- **TEXTE FOURNI**:
+===+

Or, les montants budgétaires annoncés dans la fiche financière jointe au projet de décision du Conseil sont beaucoup plus modestes, comme l'indique le tableau ci-dessous :

Les perspectives financières (indicatives) contenues dans la fiche financière font état au total d'une dépense de 10,6 millions d'écus répartis en quatre ans.


• Il convient de rappeler, à cette occasion, que les éléments de cette fiche financière n'ont qu'une valeur indicative et que tout permet de penser que les montants annoncés seront très probablement dépasses.

En effet cette présentation par tranches annuelles des programmes est conforme aux conclusions de l'accord intervenu entre la commission, le Parlement européen et le Conseil au sujet des programmes pluriannuels financés dans un tel cadre, et qui met un terme à de longues négociations opposant le Parlement et la commission au Conseil ; ce dernier, dans un souci de maîtrise des dépenses communautaires, entendait réserver son accord aux programmes pluriannuels présentés par la commission s'ils étaient accompagnés d'un échéancier des crédits prévisionnels. S'opposant à ce qu'ils dénonçaient comme un empiétement sur leur compétence budgétaire, le Parlement et la commission ont finalement conclu un accord avec le Conseil, arrêté par la Déclaration commune des trois institutions du 6 mars 1995 aux termes de laquelle une procédure distincte s'applique selon qu'il s'agit :

- d'actes législatifs concernant les programmes pluriannuels adoptés en codécision par le Conseil et le Parlement européen : la définition d'une enveloppe financière peut y être inscrite, ne constituant cependant qu'une « référence privilégiée pour l'autorité budgétaire dans le cadre de la procédure budgétaire annuelle » ;

- de programmes pluriannuels non soumis à codécision : l'acte lui-même ne comporte alors aucun « montant estimé nécessaire » ; le Conseil peut seulement introduire une « référence financière » qui, toutefois, ne revêt qu'un « caractère illustratif de la volonté du législateur et n'affecte pas les compétences de l'autorité budgétaire définies par le Traité » .

Selon l'article 130 S du Traité, qui prévoit qu'en matière d'environnement le Conseil statue selon la procédure de l'article 189 C, la proposition E 569 appartient à la catégorie des actes législatifs non soumis à codécision, et ne comportant pas de « montant estimé nécessaire » . Elle n'inclut donc qu'une « fiche financière » sans portée normative.

Ce programme pluriannuel, une fois adopté, est ainsi susceptible de faire l'objet d'une discussion annuelle, dans le cadre de la délibération budgétaire entre le Conseil et le Parlement européen, la ligne B 4-3060 « sensibilisation et subvention » ressortissant aux dépenses non obligatoires pour lesquelles le Parlement européen dispose du « dernier mot ».

+===+

- **Entrées enregistrées**:
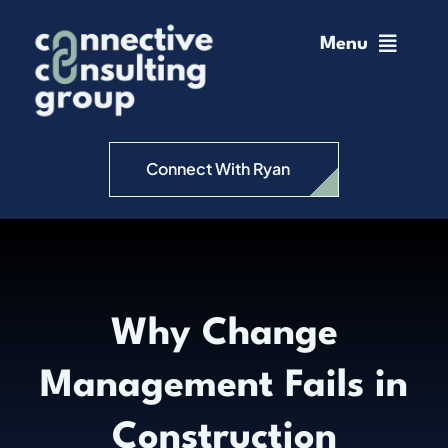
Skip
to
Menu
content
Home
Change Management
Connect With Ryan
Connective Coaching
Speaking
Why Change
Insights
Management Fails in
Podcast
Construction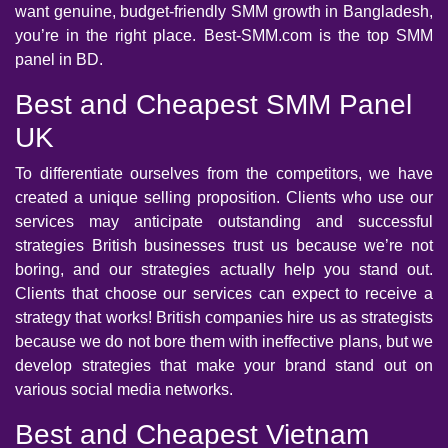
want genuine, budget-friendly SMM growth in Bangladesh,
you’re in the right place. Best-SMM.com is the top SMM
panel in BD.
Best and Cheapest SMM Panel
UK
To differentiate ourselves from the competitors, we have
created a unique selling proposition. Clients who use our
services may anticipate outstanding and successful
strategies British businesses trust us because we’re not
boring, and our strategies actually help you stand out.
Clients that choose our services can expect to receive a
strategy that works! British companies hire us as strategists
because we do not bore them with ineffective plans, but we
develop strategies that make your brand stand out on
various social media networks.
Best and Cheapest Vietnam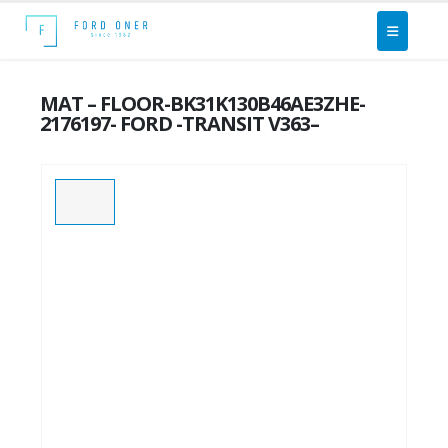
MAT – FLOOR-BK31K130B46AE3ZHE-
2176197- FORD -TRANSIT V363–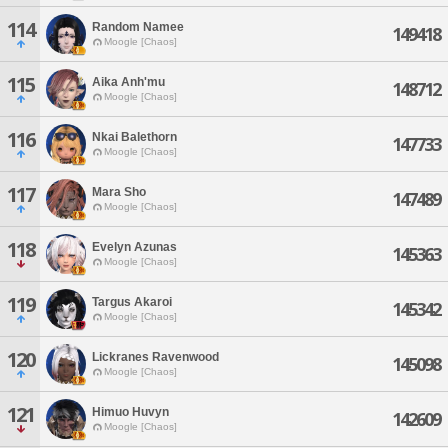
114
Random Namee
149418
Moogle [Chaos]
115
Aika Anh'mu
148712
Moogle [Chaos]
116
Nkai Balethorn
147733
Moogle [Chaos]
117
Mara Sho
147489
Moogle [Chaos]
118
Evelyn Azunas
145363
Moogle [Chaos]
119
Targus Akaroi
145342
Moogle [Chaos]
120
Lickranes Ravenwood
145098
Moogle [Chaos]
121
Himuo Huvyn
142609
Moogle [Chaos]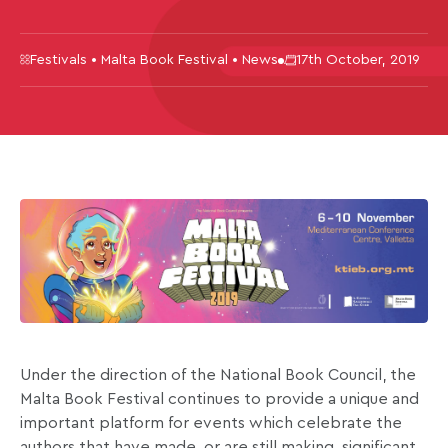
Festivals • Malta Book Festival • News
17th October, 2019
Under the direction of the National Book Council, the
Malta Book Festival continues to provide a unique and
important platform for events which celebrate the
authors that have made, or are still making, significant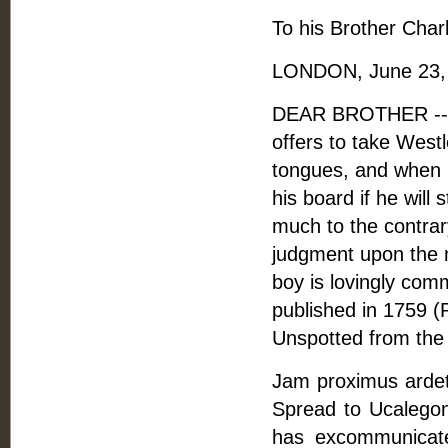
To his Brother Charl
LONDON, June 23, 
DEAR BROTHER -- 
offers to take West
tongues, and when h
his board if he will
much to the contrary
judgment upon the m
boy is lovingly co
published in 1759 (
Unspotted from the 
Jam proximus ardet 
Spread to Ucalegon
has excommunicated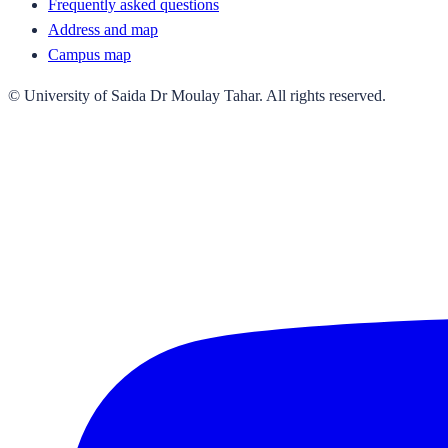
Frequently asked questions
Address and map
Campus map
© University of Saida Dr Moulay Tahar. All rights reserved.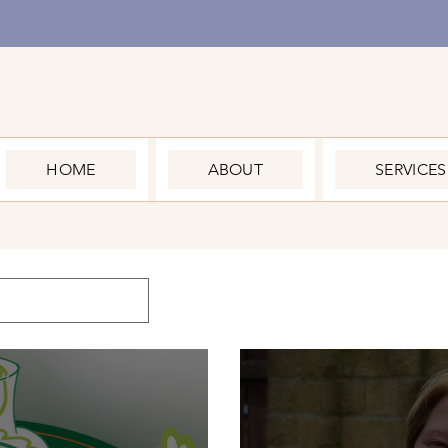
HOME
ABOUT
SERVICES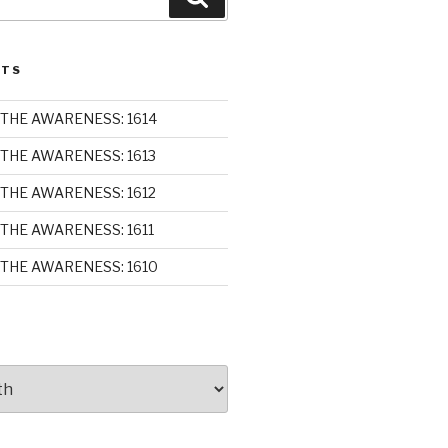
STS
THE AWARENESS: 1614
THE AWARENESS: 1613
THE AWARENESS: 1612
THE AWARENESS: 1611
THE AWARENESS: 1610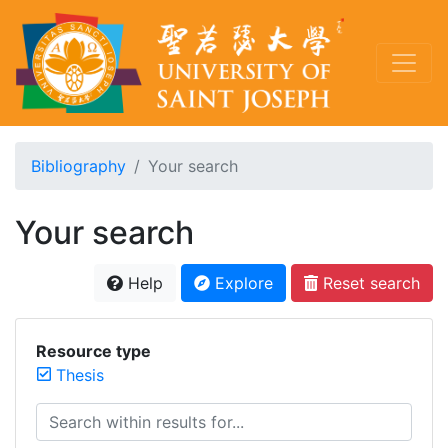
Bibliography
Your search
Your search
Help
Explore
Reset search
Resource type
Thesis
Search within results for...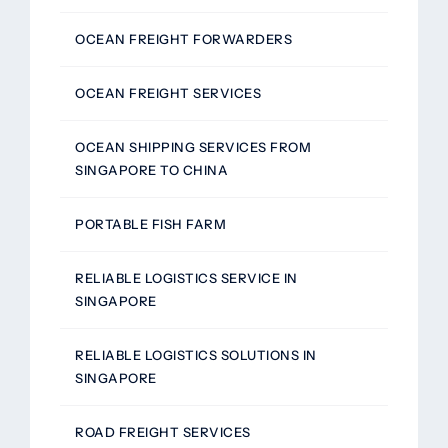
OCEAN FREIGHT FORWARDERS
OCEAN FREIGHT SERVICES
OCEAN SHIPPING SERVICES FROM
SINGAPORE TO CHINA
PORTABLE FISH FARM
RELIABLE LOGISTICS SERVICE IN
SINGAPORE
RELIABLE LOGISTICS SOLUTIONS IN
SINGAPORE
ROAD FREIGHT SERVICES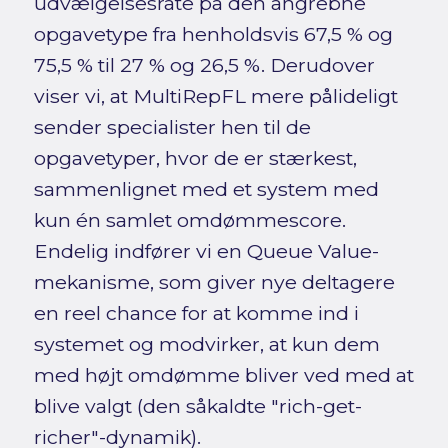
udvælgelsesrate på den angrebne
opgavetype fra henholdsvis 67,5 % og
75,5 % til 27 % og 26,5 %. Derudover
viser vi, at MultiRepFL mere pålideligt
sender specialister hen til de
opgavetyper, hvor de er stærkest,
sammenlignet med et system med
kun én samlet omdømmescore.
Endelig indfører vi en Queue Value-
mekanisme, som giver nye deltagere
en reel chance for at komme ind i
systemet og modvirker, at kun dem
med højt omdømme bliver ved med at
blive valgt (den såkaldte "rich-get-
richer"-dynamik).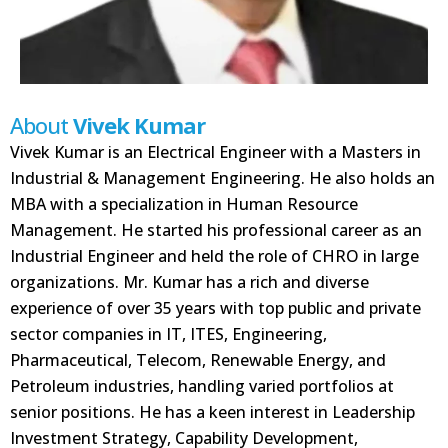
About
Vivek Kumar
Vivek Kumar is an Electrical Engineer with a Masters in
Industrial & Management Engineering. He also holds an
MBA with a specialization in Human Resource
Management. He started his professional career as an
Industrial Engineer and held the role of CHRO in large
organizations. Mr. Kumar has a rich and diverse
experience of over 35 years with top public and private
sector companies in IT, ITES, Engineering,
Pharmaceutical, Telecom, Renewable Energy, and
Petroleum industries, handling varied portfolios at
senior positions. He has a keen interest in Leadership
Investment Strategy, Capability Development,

+===+

- **À FAIRE**: Recopiez sans rien modifier le passage du texte sur la fiche financière qui va de « Or, les montants » à « en quatre ans. », ces deux bornes comprises.

- **RÉPONSE**:
Or, les montants budgétaires annoncés dans la fiche financière jointe au projet de décision du Conseil sont beaucoup plus modestes, comme l'indique le tableau ci-dessous :

Les perspectives financières (indicatives) contenues dans la fiche financière font état au total d'une dépense de 10,6 millions d'écus répartis en quatre ans.